What America really lacks right now is a common sense of purpose.


Why Not Get on a Bus?

After traveling middle America on a cross-country bus tour this month with the BLK SHP (black sheep), a diverse group of entrepreneurs, writers, artists, and creative misfits, I’ve never been more hopeful. Uncle Joe and Nick would be inspired and uplifted by dozens of people we met on this trip — people who have persevered through deep pain, and somehow find hope through indescribable hardship.

Barbara mandrell

This was country-singer Barbara Mandrell’s tour bus (some call it a “glitter coach”), which you can rent as we did, as you can Willie Nelson’s old tour bus

Here’s the main thing I learned: in the middle parts of America — from Detroit to Kansas City to New Orleans to Omaha — people talk about place before self. In Silicon Valley, it’s usually just the opposite. That’s the opportunity.

The issue isn’t that the people in Silicon Valley aren’t good people. It’s that when we’re inside the bubble, we literally just don’t understand what’s happening outside the bubble.

A Big (Simple) Idea

At that San Francisco dinner, the question was asked: with so many people in America suffering today, how can we better utilize the entrepreneurial potential, networks, and technology of Silicon Valley to help reinvent America? The room went silent.

Let’s get them on buses. That’s the big idea. Let’s get America’s most prominent innovators, technology executives, and investors onto buses, and introduce them to the grassroots innovators who are reinventing America from the bottom up.

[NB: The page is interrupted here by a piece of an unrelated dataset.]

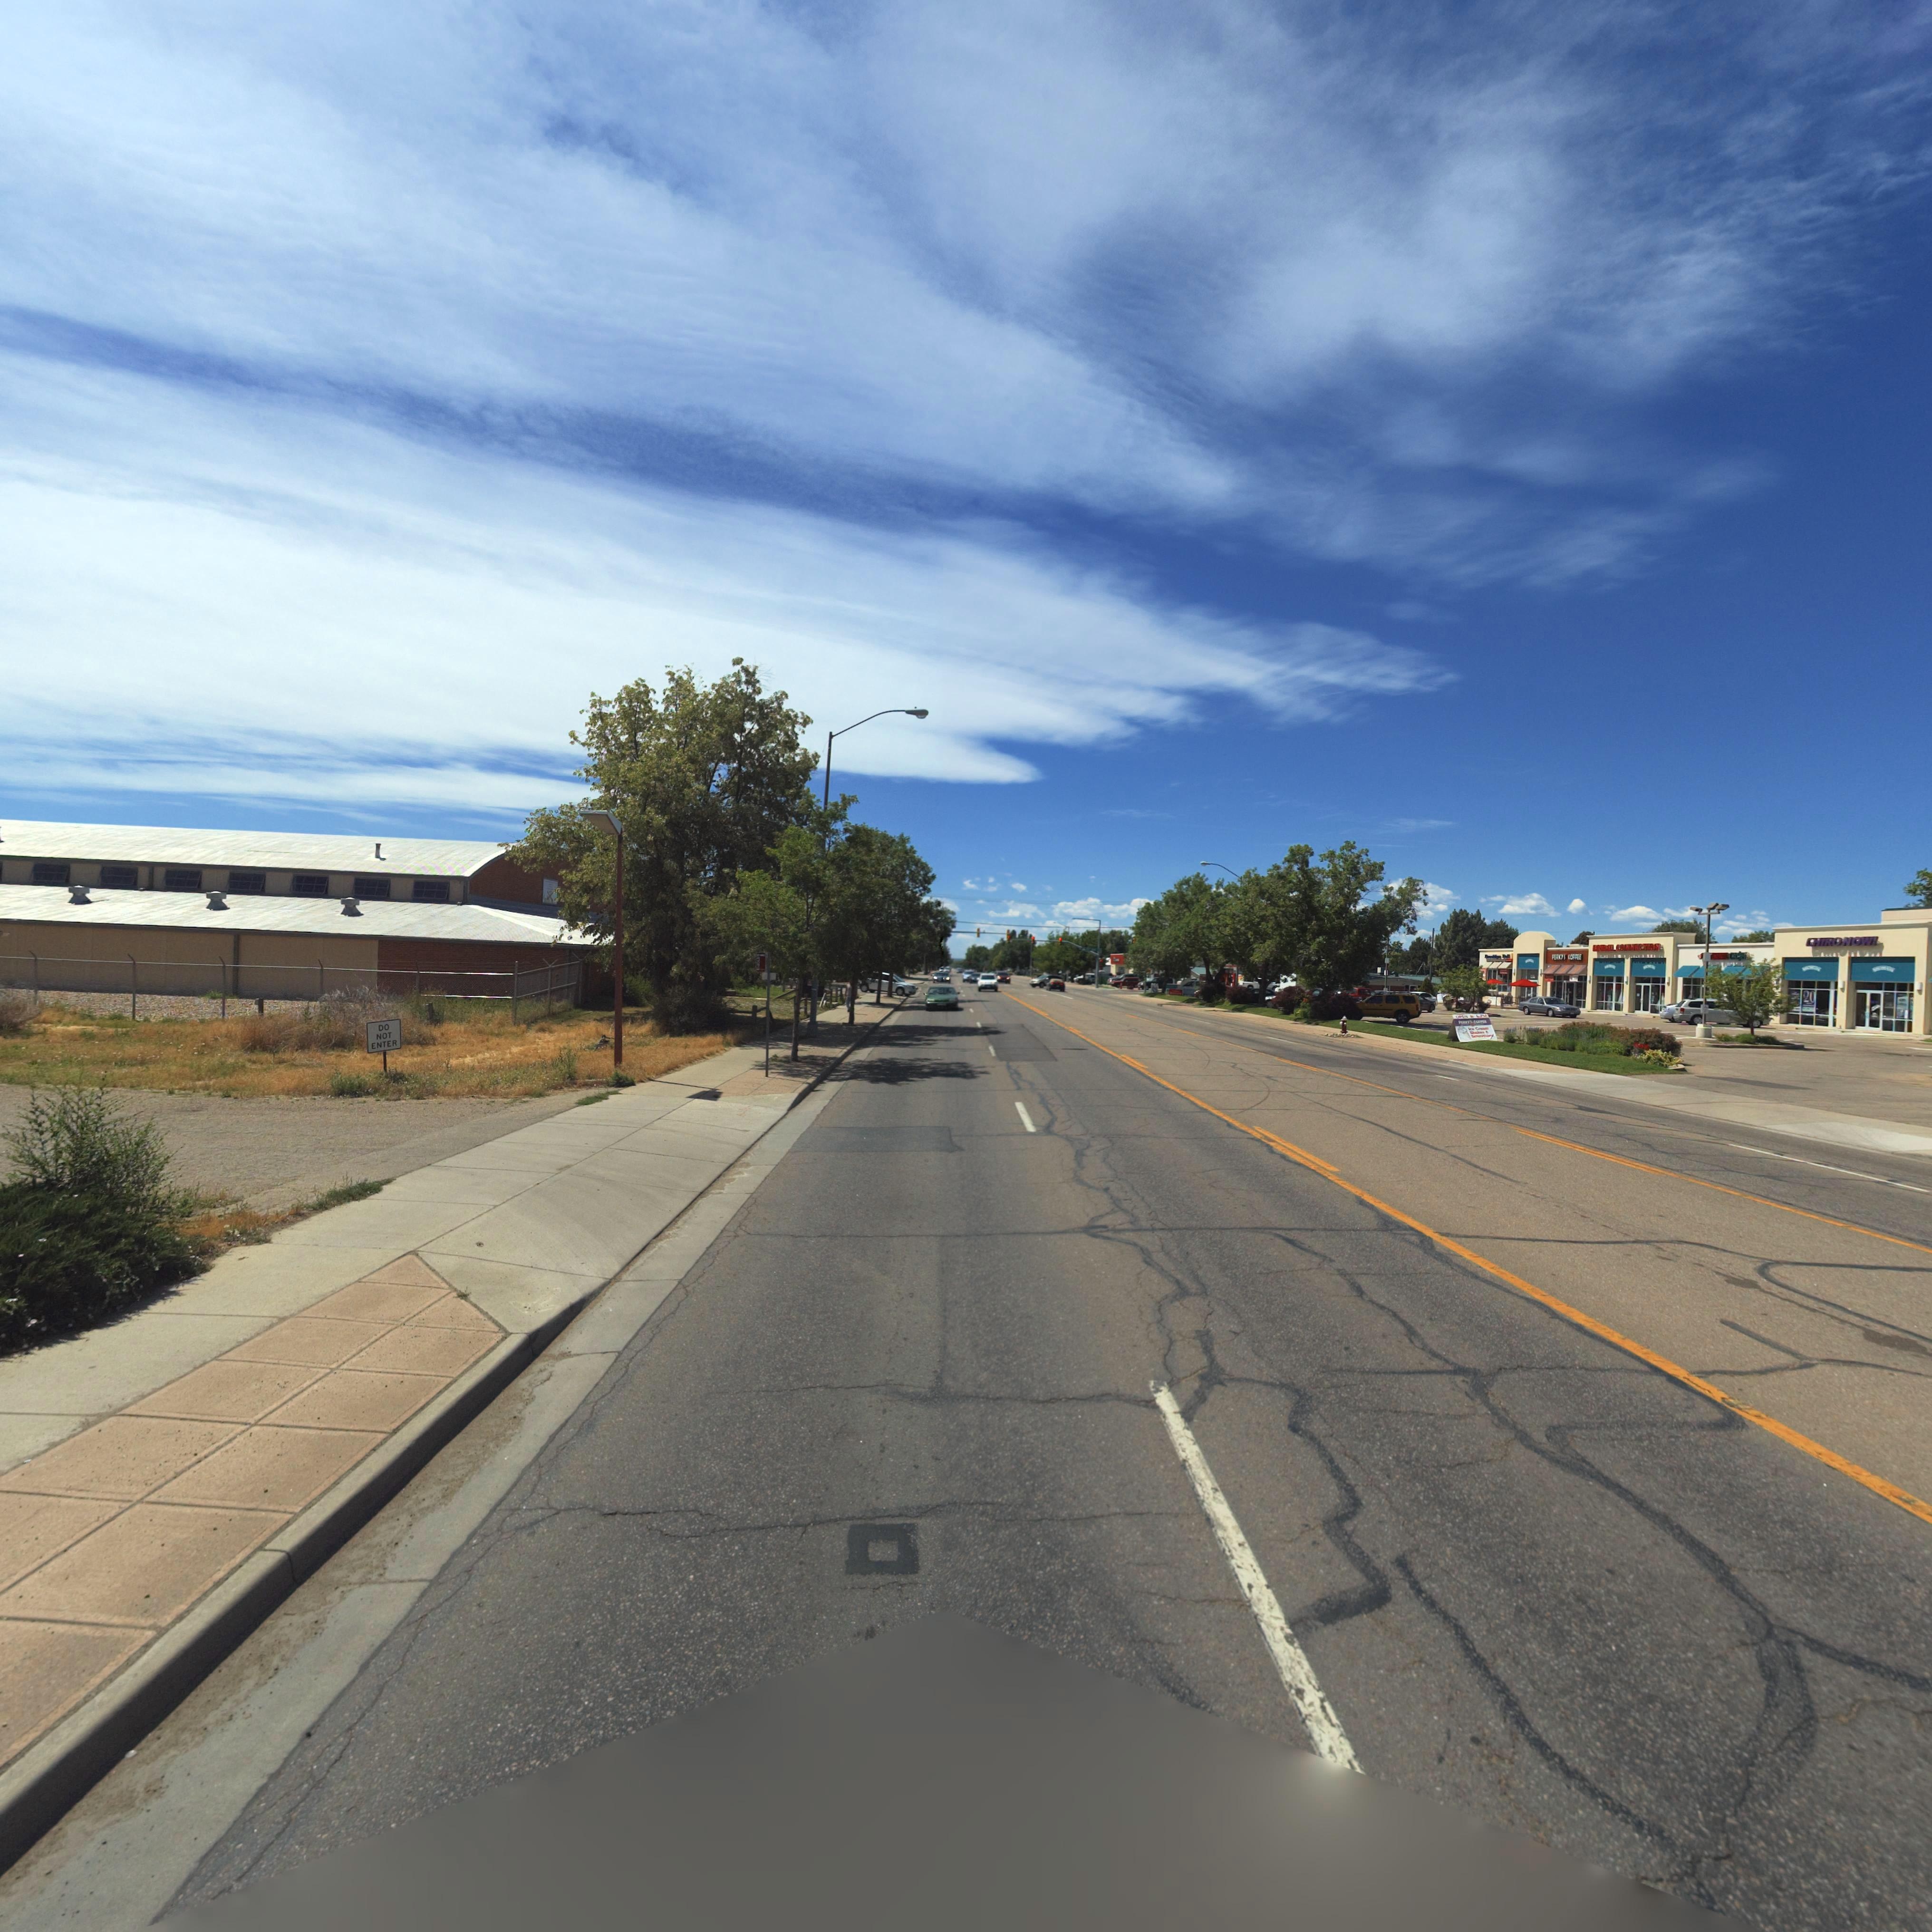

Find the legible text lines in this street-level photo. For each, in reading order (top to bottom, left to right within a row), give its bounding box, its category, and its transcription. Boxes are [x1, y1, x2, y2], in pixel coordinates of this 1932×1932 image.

Let’s go to Detroit and meet the makers, entrepreneurs, and artists who reinventing themselves in seemingly war-torn buildings once housed auto parts makers 100 years ago.

Let’s go to Ferguson, Mo., where months after the riots young people are starting nonprofits and businesses to give people technology skills.

Let’s go to Louisville and see how GE has created maker spaces open to all, and how donated technologies are helping a generation of young people learn how to do 3D printing, prototyping, and design.

I hear that Steve Ballmer is trying to decide what to do with his philanthropy. Come with us on a bus!

Start by going home

Bill Campbell, the chairman of Intuit, is one of the most respected executives in Silicon Valley. He was one of Steve Jobs’ closest confidants and has been a primary mentor to Google founders Larry Page and Sergei Brin. Every year or two, he organizes a road trip with his friends to go to his hometown of Homestead, Pennsylvania, near Pittsburgh. It’s an old steel town. Campbell gave $20 million worth of technology and facilities upgrades — including 1,500 computers — to support education and skills for this century.

We can all follow Campbell’s example to lend a hand to our hometowns and beyond — to be a part of the solutions, rather than the problem. A little bit can go a really long way.

As significant and grave as the challenges facing America are, the work of coming together to reinvent and renew from the bottom up need not be a chore. When you spend time around people and places that have hit rock bottom, and yet instead of giving up hope find ways to come together, you can’t help but be inspired by their resilience, grit, and humanity. And, it’s a hell of a lot of fun to ride on an old rocker’s tour bus!

It might just be the most meaningful and uplifting experience of your life.